Cellular Respiration and Fermentation

A gradient is present, with a significant concentration of hydrogens (H^{+}) on one side and very few (or none) on the other side of a membrane. This proton gradient is typically established by active pumping of protons across the membrane, often by protein complexes within an electron transport chain (ETC).
The membrane in question is impervious to charged molecules, creating a challenge for these molecules to cross back into the area of lower concentration. This impermeability is crucial for maintaining the potential energy stored in the electrochemical gradient. For oxidative phosphorylation, this typically refers to the inner mitochondrial membrane in eukaryotes.

Charged molecules, specifically protons (H^{+}), can only re-enter the area of lower concentration through an enzyme known as ATP synthase.
ATP synthase plays a crucial role in the production of ATP by facilitating the passage of protons across the membrane, down their electrochemical gradient. This process, known as chemiosmosis, powers the enzyme's rotary motor to catalyze the synthesis of ATP from ADP and inorganic phosphate.

When protons pass through ATP synthase, ADP is converted back into ATP. This occurs by a process called chemiosmosis, driven by the energy released as electrons are passed down the electron transport chain.
This process is characterized by the addition of inorganic phosphates within the cytoplasm to ADP, resulting in ATP production. The energy for this comes indirectly from the oxidation of electron carriers like NADH and FADH_{2}.
Oxidative phosphorylation typically occurs concurrently with the conversion of oxygen into water (H_2O) during cellular respiration, as oxygen serves as the final electron acceptor in the electron transport chain.

Substrate-level phosphorylation is defined as the process through which a phosphate group is transferred directly from a high-energy substrate molecule to ADP to form ATP. This is a direct enzymatic transfer.
This differs from oxidative phosphorylation where the phosphate groups are added from inorganic sources rather than another molecule and is driven by an electrochemical gradient. Examples occur during glycolysis (e.g., conversion of phosphoenolpyruvate to pyruvate) and the Krebs cycle.

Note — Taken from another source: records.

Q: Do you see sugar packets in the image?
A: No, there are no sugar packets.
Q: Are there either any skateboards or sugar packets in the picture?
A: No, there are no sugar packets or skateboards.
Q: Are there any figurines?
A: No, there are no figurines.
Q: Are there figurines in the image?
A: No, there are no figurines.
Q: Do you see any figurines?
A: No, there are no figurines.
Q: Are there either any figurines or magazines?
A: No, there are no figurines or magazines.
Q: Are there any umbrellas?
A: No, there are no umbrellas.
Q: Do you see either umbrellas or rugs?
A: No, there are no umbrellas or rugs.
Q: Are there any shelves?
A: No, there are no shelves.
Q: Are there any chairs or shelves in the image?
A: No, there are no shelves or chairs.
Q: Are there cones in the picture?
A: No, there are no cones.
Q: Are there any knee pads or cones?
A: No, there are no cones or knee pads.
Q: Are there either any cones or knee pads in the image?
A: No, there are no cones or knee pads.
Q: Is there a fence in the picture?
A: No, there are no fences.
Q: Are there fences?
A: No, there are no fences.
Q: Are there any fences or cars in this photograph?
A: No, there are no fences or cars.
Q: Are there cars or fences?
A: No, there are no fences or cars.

Anaerobic respiration utilizes an alternative final electron acceptor instead of oxygen, such as nitrate (NO3^{-}), sulfate (SO4^{2-}), or fumarate. The efficiency and output of ATP depend on the nature of this acceptor, generally yielding less ATP than aerobic respiration.
Aerobic respiration can yield a maximum of 38 ATP molecules from the complete oxidation of one glucose molecule, typically using oxygen as the electron acceptor and involving glycolysis, the Krebs cycle, and oxidative phosphorylation.
Fermentation, being a type of anaerobic respiration, is less efficient, only generating 2 ATP per glucose molecule, which occurs exclusively during glycolysis. Its primary purpose is to regenerate NAD^{+} for glycolysis to continue.

Fermentation is detailed as being a process occurring entirely in the cytoplasm. Both eukaryotes (e.g., in muscle cells during intense exercise) and prokaryotes (e.g., bacteria and yeast) undergo fermentation.
The process starts with glycolysis, which produces 4 ATP but requires 2 ATP to initiate, leading to a net gain of 2 ATP.

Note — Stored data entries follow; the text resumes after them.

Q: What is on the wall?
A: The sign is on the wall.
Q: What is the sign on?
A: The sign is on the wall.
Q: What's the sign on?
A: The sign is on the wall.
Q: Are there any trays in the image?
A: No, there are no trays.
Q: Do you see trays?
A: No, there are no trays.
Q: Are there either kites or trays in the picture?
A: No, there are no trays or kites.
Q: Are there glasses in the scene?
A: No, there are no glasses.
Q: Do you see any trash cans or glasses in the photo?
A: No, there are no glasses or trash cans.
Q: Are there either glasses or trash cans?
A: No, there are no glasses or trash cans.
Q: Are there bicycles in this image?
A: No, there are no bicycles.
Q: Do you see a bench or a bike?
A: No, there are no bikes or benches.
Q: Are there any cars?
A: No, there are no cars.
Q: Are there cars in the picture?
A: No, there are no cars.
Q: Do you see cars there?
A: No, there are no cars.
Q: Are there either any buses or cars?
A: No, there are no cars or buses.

At the end of the fermentation process, it is crucial to address the accumulated products:
- NADH must be oxidized back to NAD^{+} to ensure glycolysis can continue functioning and produce ATP. Without NAD^{+} regeneration, glycolysis would halt.
- Pyruvate, resulting from glycolysis, must also be reduced to prevent accumulation, which could inhibit the process. The reduction of pyruvate uses the electrons from NADH, thereby oxidizing NADH back to NAD^{+} and allowing glycolysis to proceed.
The oxidation of NADH and reduction of pyruvate are essential processes in fermentation, allowing for the recycling of NAD^{+} and the conversion of pyruvate into other compounds, depending on the type of fermentation:
- In lactic acid fermentation, pyruvate is directly reduced by NADH to form lactate (lactic acid), regenerating NAD^{+}.
- In alcoholic fermentation, pyruvate is first decarboxylated to acetaldehyde, which is then reduced by NADH to form ethanol, also regenerating NAD^{+}.